Project

Cybersecurity, Capacity-Building, and Financial Inclusion (‘CyberFI’) Working Group

     GFCE

Co-chaired by the Carnegie Endowment for International Peace (Carnegie) and the Global Forum on Cyber Expertise (GFCE), the “Cyber FI” working group serves as a convening mechanism for organizations working on cybersecurity in the financial inclusion space. These meetings include stakeholders from across the development, financial services, and cybersecurity communities, with a particular focus on stakeholders in Africa.

Carnegie assumed chairmanship of the Cyber FI working group in January 2021 building on a previous process created and run by the World Bank’s Consultative Group for Assisting the Poor (CGAP) from 2018-2020. In late 2020, CGAP asked Carnegie to assume the secretariat role and to chair its group moving forward. Carnegie agreed on the condition that the process could be expanded to include additional key stakeholders in order to leverage the momentum coming out of the first high-level ‘FinCyber Conference on Financial Inclusion and Cybersecurity’ that Carnegie hosted on December 10, 2020, together with the International Monetary Fund, the World Bank, and the World Economic Forum.

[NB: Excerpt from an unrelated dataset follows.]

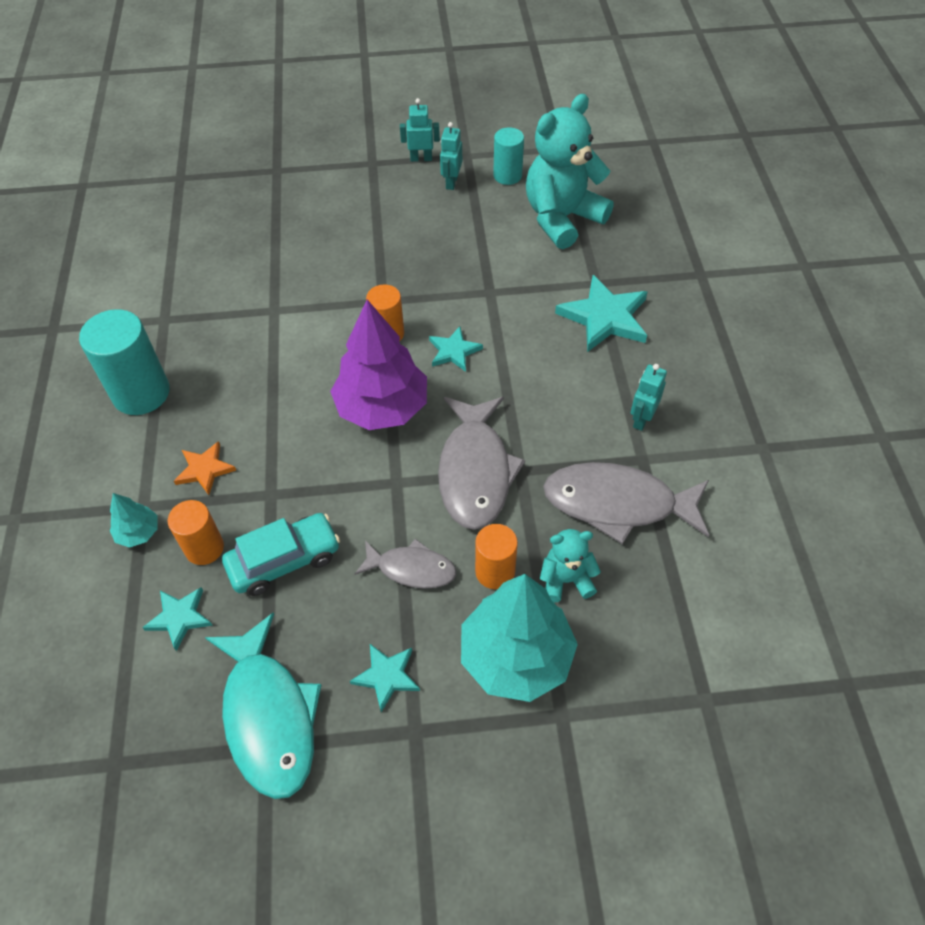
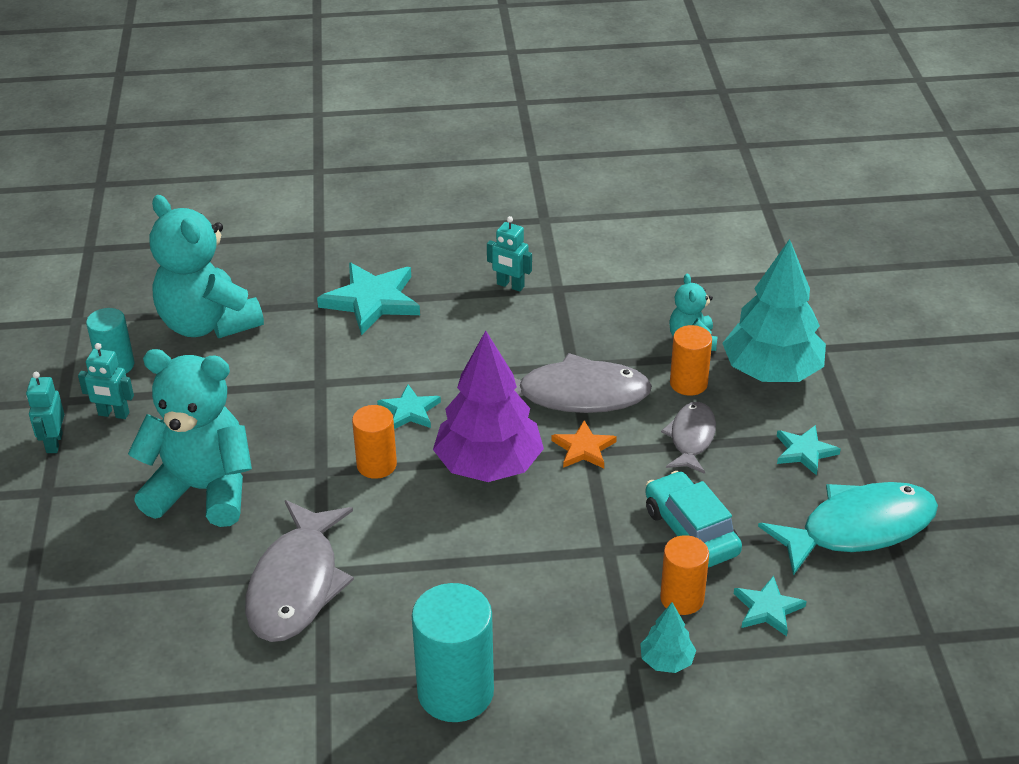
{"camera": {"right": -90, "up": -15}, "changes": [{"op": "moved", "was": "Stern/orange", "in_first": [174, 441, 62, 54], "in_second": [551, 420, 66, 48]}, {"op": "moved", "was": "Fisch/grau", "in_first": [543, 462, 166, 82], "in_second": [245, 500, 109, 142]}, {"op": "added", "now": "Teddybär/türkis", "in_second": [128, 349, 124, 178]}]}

At this conference, the keynote speakers, namely Her Majesty Queen Máxima of the Netherlands, the United Nations Secretary-General’s Special Advocate for Inclusive Finance for Development; Kristalina Georgieva, Managing Director of the International Monetary Fund; and Magda Bianco, co-chair of the Global Partnership for Financial Inclusion from Banca d’Italia highlighted the importance of strengthening the  knowledge transfer among the various stakeholders in the financial supervisory, financial inclusion, development and cybersecurity communities and to strengthen the relationship among them on this crosscutting issue.

The goal of the CyberFI Working Group is therefore to share updates on major activities in this space among key stakeholders, increase transparency across initiatives, and facilitate potential collaboration. The working group meets every 8-10 weeks, and has approximately 50 members, including the World Bank, the IMF, the Gates Foundation, several government representatives as well as industry and academic experts.

Following its first meeting in January 2021, several organizations volunteered to help advance this process. As a result, the GFCE will now be the co-chair of the overall process and the GFCE’s Cybil website will be leveraged to create a knowledge hub dedicated to cybersecurity and financial inclusion. In addition to the plenary sessions, two subgroups were created in February 2021 focusing on two specific workstreams:

  • Regional Center Implementation Work Stream

This work stream focuses specifically on the creation of regional resources centers across the African continent advancing the vision developed through the original CGAP process. Using the launch of the African Cybersecurity Resource Centre (ACRC) in Senegal as a starting point, this sub-group seeks to expand and strengthen the regional ecosystem of financial inclusion efforts and help create future infrastructure projects in other countries across Africa. In this vein, CMU-Africa is working on a related project standing up a center in Kigali, Rwanda. This work stream meets at least once every 8-10 weeks, with the exact cadence to be set by the co-chairs.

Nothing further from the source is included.